Parking remains a touchy subject as well. The pro-density side of the dais continues to push for more waivers on parking requirements, a move that will leave more land to be developed with housing. Kitchen, Tovo, Pool, and Alter worry over provisions in transition zones that allow for no off-street parking (except as required by the Americans With Disabilities Act) for properties within one-quarter mile of a transit corridor. In some cases, these sites may be in areas that do not have sidewalk infrastructure built out to ensure pedestrians can walk to transit stops safely; an unsuccessful amendment by Kitchen would have required parking in those places. "We have not yet identified funding for all of these sidewalks," she said. "It's going to cause difficulties and be counter to our goals of increasing safety in our neighborhoods."

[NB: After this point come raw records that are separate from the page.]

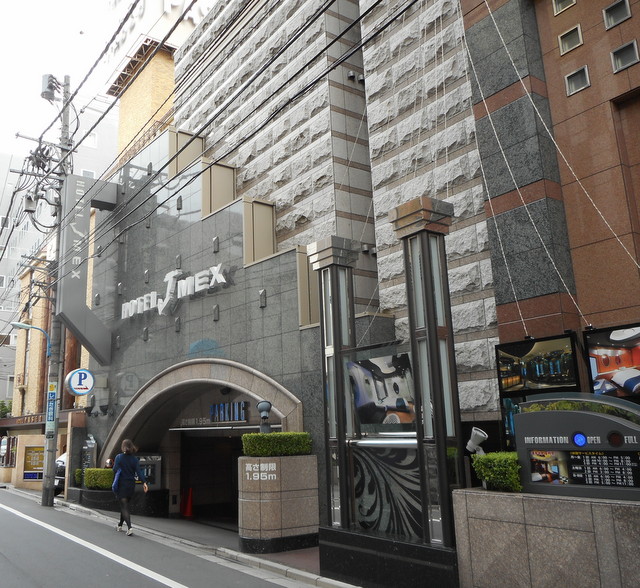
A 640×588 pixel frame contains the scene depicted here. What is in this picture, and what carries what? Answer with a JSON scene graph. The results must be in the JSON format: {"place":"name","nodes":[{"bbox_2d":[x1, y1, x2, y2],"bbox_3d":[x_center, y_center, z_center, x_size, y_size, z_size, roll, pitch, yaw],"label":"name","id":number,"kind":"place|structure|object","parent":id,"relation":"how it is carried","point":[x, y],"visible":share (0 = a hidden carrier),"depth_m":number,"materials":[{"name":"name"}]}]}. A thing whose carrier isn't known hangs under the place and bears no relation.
{"place":"outdoors","nodes":[
{"label":"outdoors","id":0,"kind":"place"},
{"bbox_2d":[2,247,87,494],"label":"brick building","id":1,"kind":"structure","parent":0,"point":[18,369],"depth_m":28.36,"materials":[{"name":"brick"}]},
{"bbox_2d":[23,445,44,480],"bbox_3d":[-10.396,6.214,22.505,0.643,1.361,0.505,7,-15,-37],"label":"notice board","id":2,"kind":"object","parent":1,"relation":"attached to","point":[30,476],"visible":0.74,"depth_m":22.44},
{"bbox_2d":[0,104,121,412],"label":"white building","id":3,"kind":"structure","parent":0,"point":[2,313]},
{"bbox_2d":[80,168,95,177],"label":"window","id":4,"kind":"structure","parent":3,"relation":"in","point":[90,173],"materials":[{"name":"white"}]},
{"bbox_2d":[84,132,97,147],"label":"window","id":5,"kind":"structure","parent":3,"relation":"in","point":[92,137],"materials":[{"name":"white"}]},
{"bbox_2d":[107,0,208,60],"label":"rooftop sign","id":6,"kind":"object","parent":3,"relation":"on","point":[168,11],"visible":0.29,"depth_m":26.63,"materials":[{"name":"white"}]},
{"bbox_2d":[0,0,216,161],"label":"sky","id":7,"kind":"structure","parent":0,"point":[43,3],"materials":[{"name":"white"}]},
{"bbox_2d":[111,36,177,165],"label":"brick building","id":8,"kind":"structure","parent":0,"point":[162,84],"materials":[{"name":"brick"}]},
{"bbox_2d":[0,485,322,587],"label":"road","id":9,"kind":"structure","parent":0,"point":[2,510],"materials":[{"name":"grey asphalt"}]},
{"bbox_2d":[54,451,67,494],"label":"car","id":10,"kind":"object","parent":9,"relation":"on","point":[61,461],"visible":0.14,"depth_m":19.47,"materials":[{"name":"white metal"}]},
{"bbox_2d":[112,439,147,534],"bbox_3d":[-3.516,3.529,11.277,0.591,1.645,0.972,7,-15,-37],"label":"woman","id":11,"kind":"object","parent":9,"relation":"on","point":[123,506],"visible":0.99,"depth_m":11.07},
{"bbox_2d":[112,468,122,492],"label":"handbag","id":12,"kind":"object","parent":11,"relation":"in","point":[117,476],"visible":0.45,"depth_m":11.21,"materials":[{"name":"blue fabric"}]},
{"bbox_2d":[45,495,361,587],"label":"pavement","id":13,"kind":"structure","parent":0,"point":[208,528],"materials":[{"name":"grey"}]},
{"bbox_2d":[40,78,72,506],"bbox_3d":[-7.409,-0.558,17.387,0.743,12.699,0.661,7,-15,-37],"label":"utility pole","id":14,"kind":"object","parent":13,"relation":"on","point":[47,442],"visible":0.8,"depth_m":17.09,"materials":[{"name":"grey concrete"}]},
{"bbox_2d":[23,192,37,212],"bbox_3d":[-8.425,-2.657,17.961,0.404,0.660,0.436,7,-15,-37],"label":"transformer","id":15,"kind":"object","parent":14,"relation":"attached to","point":[30,204],"visible":0.91,"depth_m":17.81,"materials":[{"name":"grey metal"}]},
{"bbox_2d":[12,322,52,356],"bbox_3d":[-8.344,1.313,17.757,1.028,0.995,0.438,7,-15,-37],"label":"street lamp","id":16,"kind":"object","parent":14,"relation":"attached to","point":[16,324],"visible":0.96,"depth_m":17.84,"materials":[{"name":"blue metal"}]},
{"bbox_2d":[40,74,58,101],"bbox_3d":[-7.729,-5.888,17.602,0.553,0.763,0.578,7,-15,-37],"label":"transformer","id":17,"kind":"object","parent":14,"relation":"attached to","point":[50,90],"visible":0.92,"depth_m":17.43,"materials":[{"name":"grey"}]},
{"bbox_2d":[45,382,57,432],"bbox_3d":[-7.009,2.988,16.089,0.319,1.373,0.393,7,-15,-37],"label":"sign","id":18,"kind":"object","parent":14,"relation":"attached to","point":[50,391],"visible":0.94,"depth_m":16.02,"materials":[{"name":"blue"}]},
{"bbox_2d":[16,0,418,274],"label":"power line","id":19,"kind":"object","parent":14,"relation":"attached to","point":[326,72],"visible":0.95,"depth_m":10.23,"materials":[{"name":"plastic"}]},
{"bbox_2d":[73,486,171,516],"bbox_3d":[-4.785,4.963,14.659,1.639,0.561,2.507,7,-15,-37],"label":"planter","id":20,"kind":"object","parent":13,"relation":"on","point":[109,494],"visible":0.53,"depth_m":13.96,"materials":[{"name":"black stone"}]},
{"bbox_2d":[84,468,114,489],"bbox_3d":[-5.355,4.632,15.393,0.764,0.521,0.939,7,-15,-37],"label":"hedge","id":21,"kind":"object","parent":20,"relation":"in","point":[98,470],"visible":0.72,"depth_m":15.15,"materials":[{"name":"green plant"}]},
{"bbox_2d":[181,487,193,516],"bbox_3d":[-3.119,4.950,14.615,0.375,0.680,0.381,7,-15,-37],"label":"traffic cone","id":22,"kind":"object","parent":13,"relation":"on","point":[188,510],"visible":0.99,"depth_m":14.53,"materials":[{"name":"orange"}]},
{"bbox_2d":[237,453,319,550],"bbox_3d":[-0.632,3.186,9.498,1.190,1.421,1.160,7,-15,-37],"label":"stone planter","id":23,"kind":"object","parent":13,"relation":"on","point":[295,472],"visible":0.91,"depth_m":9.01,"materials":[{"name":"stone"}]},
{"bbox_2d":[244,462,276,481],"bbox_3d":[-0.856,2.626,9.030,0.586,0.240,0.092,-6,-13,19],"label":"sign","id":24,"kind":"object","parent":23,"relation":"attached to","point":[249,464],"visible":0.97,"depth_m":9.03,"materials":[{"name":"white"}]},
{"bbox_2d":[257,400,271,433],"bbox_3d":[-0.825,2.014,9.401,0.261,0.733,0.315,7,-15,-37],"label":"spotlight","id":25,"kind":"object","parent":23,"relation":"on","point":[266,405],"visible":0.81,"depth_m":9.37,"materials":[{"name":"grey metal"}]},
{"bbox_2d":[240,431,312,456],"bbox_3d":[-0.623,2.267,9.238,1.008,0.392,0.819,7,-15,-37],"label":"hedge","id":26,"kind":"object","parent":23,"relation":"in","point":[245,436],"visible":0.87,"depth_m":8.99,"materials":[{"name":"green plant"}]},
{"bbox_2d":[307,236,361,535],"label":"pillar","id":27,"kind":"structure","parent":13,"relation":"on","point":[341,503],"depth_m":7.82,"materials":[{"name":"metal"}]},
{"bbox_2d":[73,0,559,530],"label":"stone building","id":28,"kind":"structure","parent":0,"point":[482,348],"depth_m":11.30,"materials":[{"name":"grey stone"}]},
{"bbox_2d":[65,368,94,394],"bbox_3d":[-6.246,2.321,16.099,0.737,0.801,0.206,7,-15,-37],"label":"round sign","id":29,"kind":"object","parent":28,"relation":"attached to","point":[77,388],"visible":0.99,"depth_m":16.04,"materials":[{"name":"white plastic"}]},
{"bbox_2d":[59,173,118,360],"bbox_3d":[-6.780,-0.718,18.029,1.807,5.316,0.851,7,-15,-37],"label":"sign","id":30,"kind":"object","parent":28,"relation":"attached to","point":[70,239],"visible":0.85,"depth_m":17.77,"materials":[{"name":"grey metal"}]},
{"bbox_2d":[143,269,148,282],"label":"wall lamp","id":31,"kind":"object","parent":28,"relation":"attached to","point":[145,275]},
{"bbox_2d":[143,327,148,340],"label":"wall lamp","id":32,"kind":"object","parent":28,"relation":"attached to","point":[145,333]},
{"bbox_2d":[122,263,229,319],"bbox_3d":[-3.529,-0.053,14.663,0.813,0.895,5.525,7,-15,-37],"label":"building sign","id":33,"kind":"object","parent":28,"relation":"attached to","point":[151,295],"visible":0.96,"depth_m":14.48,"materials":[{"name":"white"}]},
{"bbox_2d":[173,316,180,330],"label":"wall lamp","id":34,"kind":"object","parent":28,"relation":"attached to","point":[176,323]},
{"bbox_2d":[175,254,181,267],"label":"wall lamp","id":35,"kind":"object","parent":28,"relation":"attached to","point":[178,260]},
{"bbox_2d":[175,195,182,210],"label":"wall lamp","id":36,"kind":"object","parent":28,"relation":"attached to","point":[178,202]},
{"bbox_2d":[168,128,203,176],"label":"panel","id":37,"kind":"object","parent":28,"relation":"attached to","point":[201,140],"visible":0.5,"depth_m":16.09,"materials":[{"name":"beige metal"}]},
{"bbox_2d":[99,358,306,520],"bbox_3d":[-2.342,3.256,13.223,2.917,3.718,6.923,7,-15,-37],"label":"arched entrance","id":38,"kind":"object","parent":28,"relation":"in","point":[142,423],"visible":0.62,"depth_m":13.68,"materials":[{"name":"stone"}]},
{"bbox_2d":[136,453,162,487],"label":"display board","id":39,"kind":"object","parent":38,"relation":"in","point":[151,463],"visible":0.57,"depth_m":14.35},
{"bbox_2d":[178,401,249,425],"bbox_3d":[-2.275,2.558,13.108,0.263,0.480,2.240,7,-15,-37],"label":"sign","id":40,"kind":"object","parent":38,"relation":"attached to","point":[244,417],"visible":0.86,"depth_m":12.90,"materials":[{"name":"blue"}]},
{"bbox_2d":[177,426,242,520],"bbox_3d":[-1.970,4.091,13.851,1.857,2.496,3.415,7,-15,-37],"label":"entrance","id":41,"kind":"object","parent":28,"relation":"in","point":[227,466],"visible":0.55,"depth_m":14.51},
{"bbox_2d":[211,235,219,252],"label":"wall lamp","id":42,"kind":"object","parent":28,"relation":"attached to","point":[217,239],"visible":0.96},
{"bbox_2d":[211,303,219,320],"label":"wall lamp","id":43,"kind":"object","parent":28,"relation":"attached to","point":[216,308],"visible":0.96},
{"bbox_2d":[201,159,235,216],"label":"panel","id":44,"kind":"object","parent":28,"relation":"attached to","point":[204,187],"visible":0.59,"depth_m":14.06,"materials":[{"name":"beige metal"}]},
{"bbox_2d":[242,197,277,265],"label":"panel","id":45,"kind":"object","parent":28,"relation":"attached to","point":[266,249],"visible":0.62,"depth_m":12.26,"materials":[{"name":"beige metal"}]},
{"bbox_2d":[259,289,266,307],"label":"wall lamp","id":46,"kind":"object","parent":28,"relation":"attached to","point":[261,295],"visible":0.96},
{"bbox_2d":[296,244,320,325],"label":"panel","id":47,"kind":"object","parent":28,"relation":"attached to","point":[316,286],"visible":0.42,"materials":[{"name":"beige metal"}]},
{"bbox_2d":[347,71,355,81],"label":"wall lamp","id":48,"kind":"object","parent":28,"relation":"attached to","point":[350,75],"visible":0.93,"depth_m":13.10,"materials":[{"name":"metal"}]},
{"bbox_2d":[348,351,414,427],"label":"poster","id":49,"kind":"object","parent":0,"point":[359,400],"visible":0.82,"depth_m":6.86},
{"bbox_2d":[452,488,639,587],"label":"stone planter","id":50,"kind":"structure","parent":0,"point":[509,497],"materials":[{"name":"stone"}]},
{"bbox_2d":[465,426,487,454],"bbox_3d":[1.532,1.455,5.921,0.232,0.325,0.209,-3,-12,3],"label":"spotlight","id":51,"kind":"object","parent":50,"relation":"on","point":[482,435],"visible":0.82,"depth_m":5.90,"materials":[{"name":"white metal"}]},
{"bbox_2d":[471,451,522,492],"bbox_3d":[1.820,1.723,5.936,0.488,0.389,0.576,7,-15,-37],"label":"shrub","id":52,"kind":"object","parent":50,"relation":"in","point":[487,475],"visible":0.75,"depth_m":5.78,"materials":[{"name":"green plant"}]},
{"bbox_2d":[513,394,639,498],"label":"information sign","id":53,"kind":"object","parent":50,"relation":"on","point":[524,416],"visible":0.92,"depth_m":5.23,"materials":[{"name":"grey metal"}]},
{"bbox_2d":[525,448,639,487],"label":"information board","id":54,"kind":"object","parent":53,"relation":"attached to","point":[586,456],"visible":0.97,"depth_m":5.14,"materials":[{"name":"black plastic"}]},
{"bbox_2d":[460,0,639,391],"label":"brown building","id":55,"kind":"structure","parent":0,"point":[559,28],"depth_m":8.11,"materials":[{"name":"brown tile"}]},
{"bbox_2d":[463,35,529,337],"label":"rope","id":56,"kind":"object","parent":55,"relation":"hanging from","point":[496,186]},
{"bbox_2d":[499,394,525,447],"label":"poster","id":57,"kind":"object","parent":55,"relation":"attached to","point":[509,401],"visible":0.31,"depth_m":7.08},
{"bbox_2d":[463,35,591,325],"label":"rope","id":58,"kind":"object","parent":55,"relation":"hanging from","point":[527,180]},
{"bbox_2d":[496,332,579,395],"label":"poster","id":59,"kind":"object","parent":55,"relation":"attached to","point":[544,348],"visible":0.94,"depth_m":6.87,"materials":[{"name":"black"}]},
{"bbox_2d":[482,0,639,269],"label":"rope","id":60,"kind":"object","parent":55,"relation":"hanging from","point":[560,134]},
{"bbox_2d":[552,0,576,14],"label":"window","id":61,"kind":"structure","parent":55,"relation":"in","point":[556,11],"depth_m":8.46,"materials":[{"name":"grey glass"}]},
{"bbox_2d":[558,24,582,54],"bbox_3d":[3.332,-3.310,7.995,0.164,0.346,0.348,7,-15,-37],"label":"window","id":62,"kind":"structure","parent":55,"relation":"in","point":[565,44],"depth_m":7.99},
{"bbox_2d":[564,65,590,95],"bbox_3d":[3.366,-2.739,7.871,0.163,0.349,0.372,7,-15,-37],"label":"window","id":63,"kind":"structure","parent":55,"relation":"in","point":[572,83],"depth_m":7.87,"materials":[{"name":"glass"}]},
{"bbox_2d":[583,323,639,399],"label":"poster","id":64,"kind":"object","parent":55,"relation":"attached to","point":[615,339],"visible":0.97,"depth_m":6.44,"materials":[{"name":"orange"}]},
{"bbox_2d":[602,0,631,28],"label":"window","id":65,"kind":"structure","parent":55,"relation":"in","point":[611,22],"depth_m":7.91,"materials":[{"name":"grey glass"}]},
{"bbox_2d":[610,39,639,72],"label":"window","id":66,"kind":"structure","parent":55,"relation":"in","point":[618,61],"depth_m":7.60,"materials":[{"name":"grey"}]},
{"label":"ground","id":67,"kind":"structure","parent":0},
{"bbox_2d":[0,399,11,418],"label":"tree","id":68,"kind":"object","parent":67,"relation":"on","point":[3,405],"visible":0.39,"depth_m":39.99,"materials":[{"name":"green plant"}]},
{"bbox_2d":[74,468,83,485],"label":"shrub","id":69,"kind":"object","parent":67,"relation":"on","point":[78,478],"visible":0.52,"depth_m":16.73,"materials":[{"name":"green plant"}]},
{"bbox_2d":[80,435,96,480],"bbox_3d":[-6.134,4.583,16.328,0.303,1.599,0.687,7,-15,-37],"label":"sign","id":70,"kind":"object","parent":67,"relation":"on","point":[90,447],"visible":0.64,"depth_m":16.26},
{"bbox_2d":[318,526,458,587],"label":"base","id":71,"kind":"object","parent":67,"relation":"on","point":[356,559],"visible":0.82,"depth_m":6.30,"materials":[{"name":"black stone"}]},
{"bbox_2d":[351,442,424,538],"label":"panel","id":72,"kind":"object","parent":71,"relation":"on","point":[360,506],"visible":0.68,"depth_m":6.79,"materials":[{"name":"black glass"}]},
{"bbox_2d":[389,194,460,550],"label":"pillar","id":73,"kind":"structure","parent":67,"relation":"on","point":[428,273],"depth_m":6.49,"materials":[{"name":"metal"}]}
]}

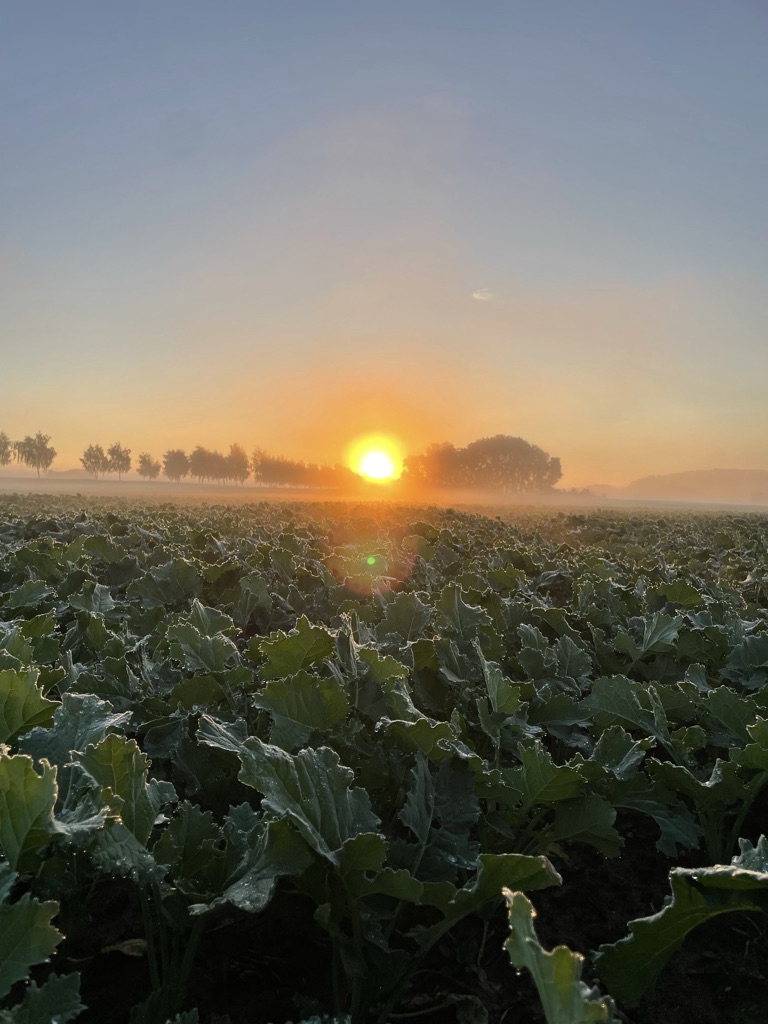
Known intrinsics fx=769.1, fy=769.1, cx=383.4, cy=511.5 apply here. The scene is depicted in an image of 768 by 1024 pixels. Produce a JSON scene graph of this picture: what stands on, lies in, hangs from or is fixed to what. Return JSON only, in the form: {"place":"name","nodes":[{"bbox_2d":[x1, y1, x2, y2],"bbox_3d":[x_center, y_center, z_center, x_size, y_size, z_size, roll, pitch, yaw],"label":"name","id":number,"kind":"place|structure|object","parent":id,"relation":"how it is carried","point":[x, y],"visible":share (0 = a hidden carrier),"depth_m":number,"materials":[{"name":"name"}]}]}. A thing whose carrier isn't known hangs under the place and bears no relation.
{"place":"outdoors","nodes":[
{"label":"outdoors","id":0,"kind":"place"},
{"bbox_2d":[350,436,402,483],"label":"sun","id":1,"kind":"structure","parent":0,"point":[370,463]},
{"bbox_2d":[0,0,767,483],"label":"sky","id":2,"kind":"structure","parent":0,"point":[524,418],"materials":[{"name":"blue"}]},
{"bbox_2d":[0,493,767,1023],"label":"crop field","id":3,"kind":"structure","parent":0,"point":[112,736],"materials":[{"name":"green plant"}]},
{"bbox_2d":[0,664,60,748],"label":"plant","id":4,"kind":"object","parent":3,"relation":"on","point":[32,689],"visible":0.69,"depth_m":2.28,"materials":[{"name":"green plant"}]},
{"bbox_2d":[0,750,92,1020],"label":"plant","id":5,"kind":"object","parent":3,"relation":"on","point":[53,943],"visible":0.99,"depth_m":1.45,"materials":[{"name":"green plant"}]},
{"bbox_2d":[100,937,147,957],"bbox_3d":[-0.674,1.138,2.016,0.138,0.038,0.101,0,2,-1],"label":"dry leaf","id":6,"kind":"object","parent":3,"relation":"on","point":[123,949],"visible":0.63,"depth_m":2.01,"materials":[{"name":"brown plant"}]},
{"bbox_2d":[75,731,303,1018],"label":"plant","id":7,"kind":"object","parent":3,"relation":"on","point":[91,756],"visible":0.77,"depth_m":1.74,"materials":[{"name":"green plant"}]},
{"bbox_2d":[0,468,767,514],"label":"mist","id":8,"kind":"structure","parent":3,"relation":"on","point":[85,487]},
{"bbox_2d":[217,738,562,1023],"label":"plant","id":9,"kind":"object","parent":3,"relation":"on","point":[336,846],"visible":0.84,"depth_m":1.73,"materials":[{"name":"green plant"}]},
{"bbox_2d":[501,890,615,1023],"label":"plant","id":10,"kind":"object","parent":3,"relation":"on","point":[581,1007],"visible":0.98,"depth_m":1.28,"materials":[{"name":"green plant"}]},
{"bbox_2d":[585,677,767,861],"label":"plant","id":11,"kind":"object","parent":3,"relation":"on","point":[709,781],"visible":0.75,"depth_m":2.54,"materials":[{"name":"green plant"}]},
{"bbox_2d":[595,843,767,1014],"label":"plant","id":12,"kind":"object","parent":3,"relation":"on","point":[638,982],"visible":0.95,"depth_m":1.65,"materials":[{"name":"green plant"}]},
{"bbox_2d":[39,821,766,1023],"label":"soil","id":13,"kind":"structure","parent":0,"point":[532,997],"materials":[{"name":"brown soil"}]},
{"bbox_2d":[472,288,493,300],"label":"cloud","id":14,"kind":"structure","parent":0,"point":[477,295],"materials":[{"name":"white"}]},
{"bbox_2d":[617,467,767,502],"label":"hill","id":15,"kind":"structure","parent":0,"point":[728,472],"materials":[{"name":"beige"}]},
{"label":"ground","id":16,"kind":"structure","parent":0},
{"bbox_2d":[0,431,12,465],"label":"tree","id":17,"kind":"object","parent":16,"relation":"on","point":[5,446],"visible":1,"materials":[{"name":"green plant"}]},
{"bbox_2d":[15,431,55,476],"label":"tree","id":18,"kind":"object","parent":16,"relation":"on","point":[36,448],"visible":0.99,"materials":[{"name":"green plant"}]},
{"bbox_2d":[81,444,107,478],"label":"tree","id":19,"kind":"object","parent":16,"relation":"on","point":[98,459],"visible":0.98,"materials":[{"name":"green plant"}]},
{"bbox_2d":[106,443,131,477],"label":"tree","id":20,"kind":"object","parent":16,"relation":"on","point":[119,454],"visible":0.98,"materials":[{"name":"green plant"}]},
{"bbox_2d":[136,452,160,478],"label":"tree","id":21,"kind":"object","parent":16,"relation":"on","point":[146,463],"visible":0.99,"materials":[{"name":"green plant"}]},
{"bbox_2d":[163,448,189,479],"label":"tree","id":22,"kind":"object","parent":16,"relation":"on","point":[174,457],"visible":0.98,"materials":[{"name":"plant"}]},
{"bbox_2d":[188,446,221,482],"label":"tree","id":23,"kind":"object","parent":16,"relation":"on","point":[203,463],"visible":0.97,"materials":[{"name":"plant"}]},
{"bbox_2d":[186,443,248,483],"label":"tree row","id":24,"kind":"object","parent":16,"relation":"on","point":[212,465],"visible":0.99,"materials":[{"name":"plant"}]},
{"bbox_2d":[223,442,250,485],"label":"tree","id":25,"kind":"object","parent":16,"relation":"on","point":[237,450],"visible":0.96,"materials":[{"name":"plant"}]},
{"bbox_2d":[248,447,356,489],"label":"tree row","id":26,"kind":"object","parent":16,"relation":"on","point":[264,470],"visible":0.92,"materials":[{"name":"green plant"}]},
{"bbox_2d":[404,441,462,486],"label":"tree","id":27,"kind":"object","parent":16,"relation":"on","point":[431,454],"visible":0.78,"depth_m":59.02,"materials":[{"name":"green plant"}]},
{"bbox_2d":[405,435,561,493],"label":"tree cluster","id":28,"kind":"object","parent":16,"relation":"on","point":[492,452],"visible":0.98,"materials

Another of Kitchen's parking amendments did pass: It would require at least one short-term parking space at sites that serve seniors, to ensure caregivers, meal delivery services, and other providers are able to access seniors more easily. But an amendment from Casar would allow developers to reserve an on-street space for this use instead of having to pave a spot on-site.
In other cases, the four preservationists attempted to strengthen parking requirements, leading to a revealing statement from Casar on how he and his allies view parking in a post-LDC overhaul landscape. The debate was on an amendment from Tovo to retain current parking regulations for properties near schools, which she argued help maintain needed spaces that parents, staff, and volunteers at schools use to facilitate their participation in school events. Casar pushed back, saying that on-street parking could make routes to school safer, because parked cars serve as a buffer between pedestrians on sidewalks and vehicles on the street.
But more to the point, he said, "I know that having on-street parking is hard. ... It's part of the growing pains of the city. I just want us to have more walkable 'hoods, more sidewalks, and mass transit to help with that issue." He added that reducing parking requirements could help the environment by discouraging people from driving and help improve affordability by giving developers more land to build housing on. On Wednesday, Casar and Tovo embarked on a larger discussion of whether not just parking but all of Austin urban infrastructure was sized appropriately for the density allowed by the new code – a debate that has gone on throughout the years of Austin's growth, and one unlikely to be put to rest with the new code's adoption. With the changes and recommendations approved Wednesday in hand, staff will now get to work on updating the map and code before the second-reading vote, likely toward the end of January. A new capacity analysis will also show how Council's changes affect the estimated number of new housing units the map would allow (currently at about 397,000).
The second-reading deliberations will continue to be high-level; based on direction approved by Council during that vote, staff will produce another map (without an updated capacity analysis) to be delivered sometime in early February. Once Council receives the post-second-reading map, they can begin submitting their own versions of the zoning map (likely vetted through neighborhood groups) that will look at specific, lot-by-lot changes. All of these maps will be compiled into an "atlas" so they can be considered as specific items during the third-reading vote, after which the eight-year and $8 million LDC overhaul will be done.